PROBLEM A: Can you copy the thread on Linux networking word for word, from "I know they" to "than any others."?
PROBLEM B:
Answer these questions from the thread on Linux networking:
(i) What counterpoint does dijit give first and then call glib?
(ii) According to dijit, what ended up replacing Epoll?
(iii) What amount of infrastructure cost does Thaxll mention in the last post?

EXERCISE TEXT:
++++++

This is "appeal to authority" fallacy incarnate. Google/Amazon "etc;" are likely...

Thaxll · on Sept 6, 2023

I know they bypass the kernel but my point still stands, most of the servers on the internet runs on Linux, that's a fact, so there was more money, time invested, man power on that OS than any others.

dijit · on Sept 6, 2023

Your point is that popularity means that it will improve.

This is true, to a point.

Counterpoint: Windows Desktop Experience.

EDIT: that comment was glib, let me do a proper counterpoint.

Common area's are some of the most least maintained in reality; I can think of meet-me-rooms or central fibre hubs in major cities; they are expensive and subject to a lot of the whims of the major provider.

Crucially, despite large amounts of investment, the underlying architecture or infrastructure remains, even if the entire fabric of the area changes around it. Most providers using these kind of common areas do everything they can to avoid touching the area itself, especially as after a while it becomes very difficult to navigate and politically charged.

Fundamentally the architecture of Linux's network stack, really is, "good enough", which is almost worse than you would originally think since "good enough" means there's no reason to look there. There is an old parable about "worse is better" because if something is truly broken people will put effort into fixing it.

Linux's networking stack is fine, it's just not quite as good an architecture as the FreeBSD one. FreeBSD one has a lot less attention on it but fundamentally it's a cleaner implementation and easier to get much more out of..

You will find the same argument ad infinitum regarding other subjects such as Epoll vs IOCP vs kqueue (Epoll was abysmally terrible though and ended up being replaced by IO_URING, but even that took over a decade)

Thaxll · on Sept 6, 2023

Yes things improve where we're talking about multi billions $ of infra cost.

Linux is not your "random on the side" feature that is good enough.

++++++

SUPPLIED ENTRIES:
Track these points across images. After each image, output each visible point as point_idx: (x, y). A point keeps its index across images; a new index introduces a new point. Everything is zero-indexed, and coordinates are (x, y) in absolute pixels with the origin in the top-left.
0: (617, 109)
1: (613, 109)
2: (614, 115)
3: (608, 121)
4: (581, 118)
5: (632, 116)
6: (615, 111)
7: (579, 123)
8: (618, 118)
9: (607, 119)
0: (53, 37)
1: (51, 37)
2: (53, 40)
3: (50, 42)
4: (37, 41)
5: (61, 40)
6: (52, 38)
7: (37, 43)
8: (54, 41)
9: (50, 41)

++++++

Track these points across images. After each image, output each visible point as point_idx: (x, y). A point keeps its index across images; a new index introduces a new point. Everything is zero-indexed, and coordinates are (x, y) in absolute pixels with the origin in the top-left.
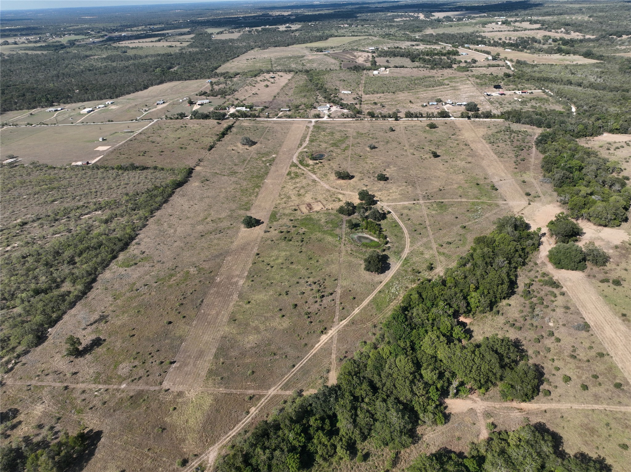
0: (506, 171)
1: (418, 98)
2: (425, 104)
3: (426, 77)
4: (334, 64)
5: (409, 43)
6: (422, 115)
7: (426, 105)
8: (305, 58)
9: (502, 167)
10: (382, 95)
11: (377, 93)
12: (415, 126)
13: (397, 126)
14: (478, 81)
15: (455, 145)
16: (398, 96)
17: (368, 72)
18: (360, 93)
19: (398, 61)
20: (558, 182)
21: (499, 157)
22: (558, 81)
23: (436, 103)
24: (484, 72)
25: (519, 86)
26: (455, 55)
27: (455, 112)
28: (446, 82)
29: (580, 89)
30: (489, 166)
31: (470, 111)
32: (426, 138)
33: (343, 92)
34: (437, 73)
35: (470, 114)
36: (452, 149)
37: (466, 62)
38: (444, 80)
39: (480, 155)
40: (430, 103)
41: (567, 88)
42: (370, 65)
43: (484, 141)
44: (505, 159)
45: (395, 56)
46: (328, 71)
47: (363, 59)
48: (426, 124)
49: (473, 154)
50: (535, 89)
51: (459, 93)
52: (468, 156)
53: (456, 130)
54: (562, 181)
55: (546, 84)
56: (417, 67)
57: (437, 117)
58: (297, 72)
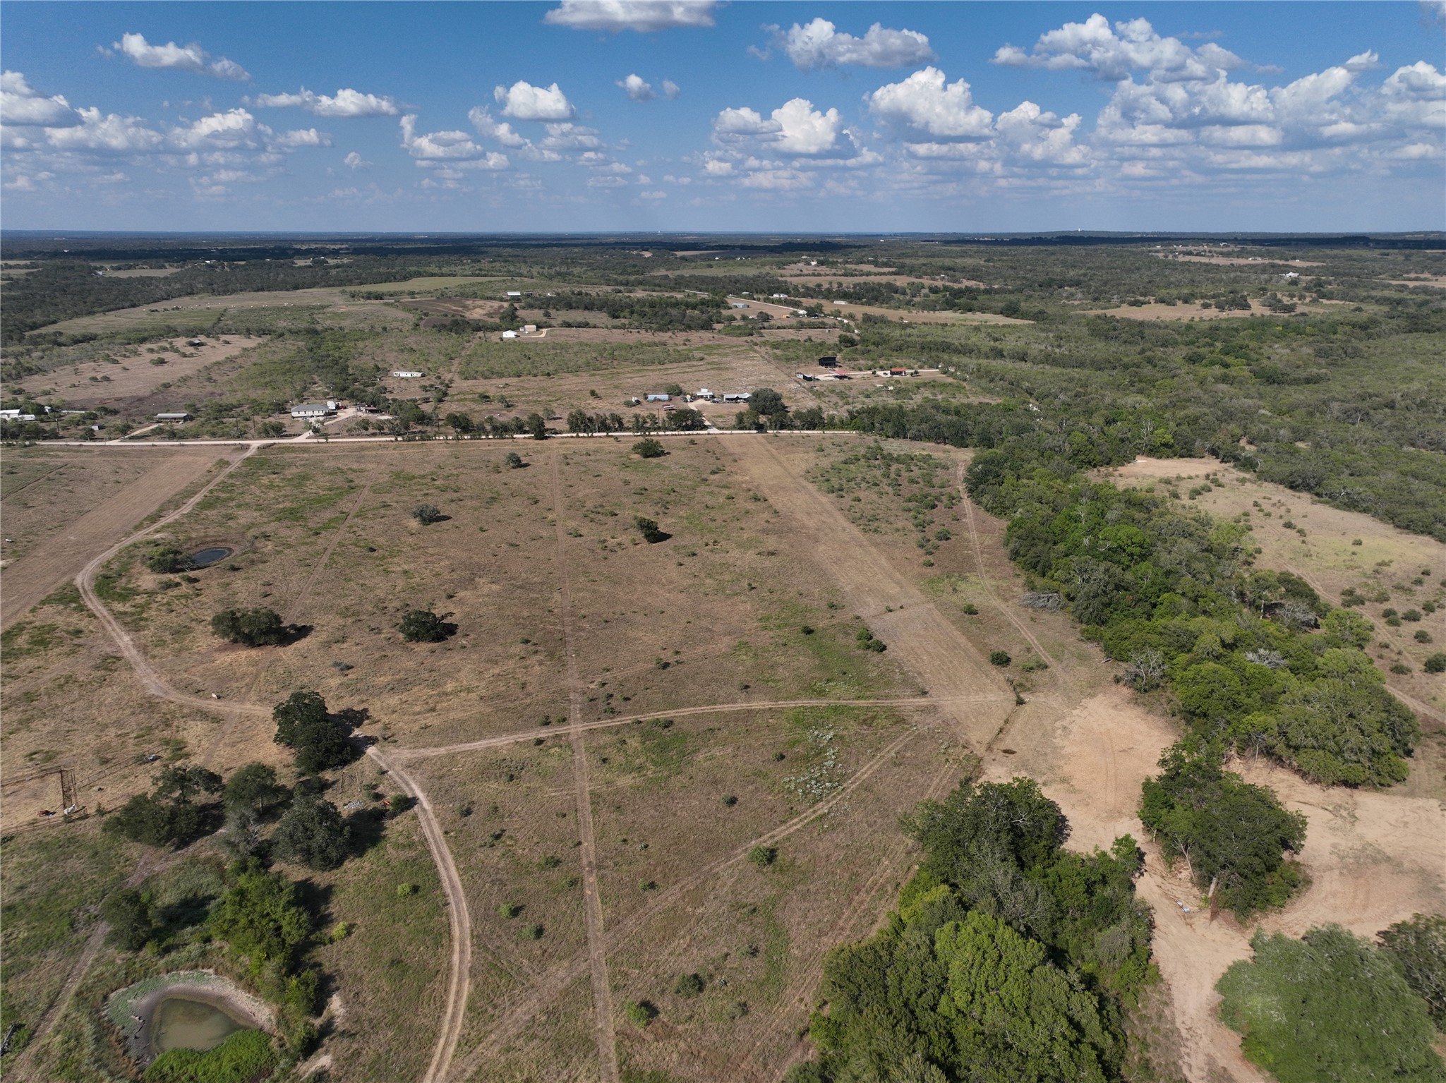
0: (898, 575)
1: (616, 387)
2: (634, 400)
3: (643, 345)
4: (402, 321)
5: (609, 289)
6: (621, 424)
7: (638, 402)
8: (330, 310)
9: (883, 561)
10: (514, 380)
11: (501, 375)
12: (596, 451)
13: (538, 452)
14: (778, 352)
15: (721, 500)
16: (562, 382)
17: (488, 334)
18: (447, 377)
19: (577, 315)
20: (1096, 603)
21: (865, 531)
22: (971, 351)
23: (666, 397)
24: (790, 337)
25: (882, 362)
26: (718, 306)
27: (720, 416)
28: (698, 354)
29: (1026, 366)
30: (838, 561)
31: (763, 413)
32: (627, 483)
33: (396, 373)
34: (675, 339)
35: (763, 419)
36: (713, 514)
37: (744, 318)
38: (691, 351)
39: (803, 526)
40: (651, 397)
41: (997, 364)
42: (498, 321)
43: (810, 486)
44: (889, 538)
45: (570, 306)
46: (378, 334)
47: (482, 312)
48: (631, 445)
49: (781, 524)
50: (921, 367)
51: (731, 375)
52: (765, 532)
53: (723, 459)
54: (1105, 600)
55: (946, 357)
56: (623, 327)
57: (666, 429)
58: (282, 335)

++++++

ANSWER AREA A:
I know they bypass the kernel but my point still stands, most of the servers on the internet runs on Linux, that's a fact, so there was more money, time invested, man power on that OS than any others.

ANSWER AREA B:
(i) Windows Desktop Experience.
(ii) IO_URING.
(iii) Multi billions of dollars.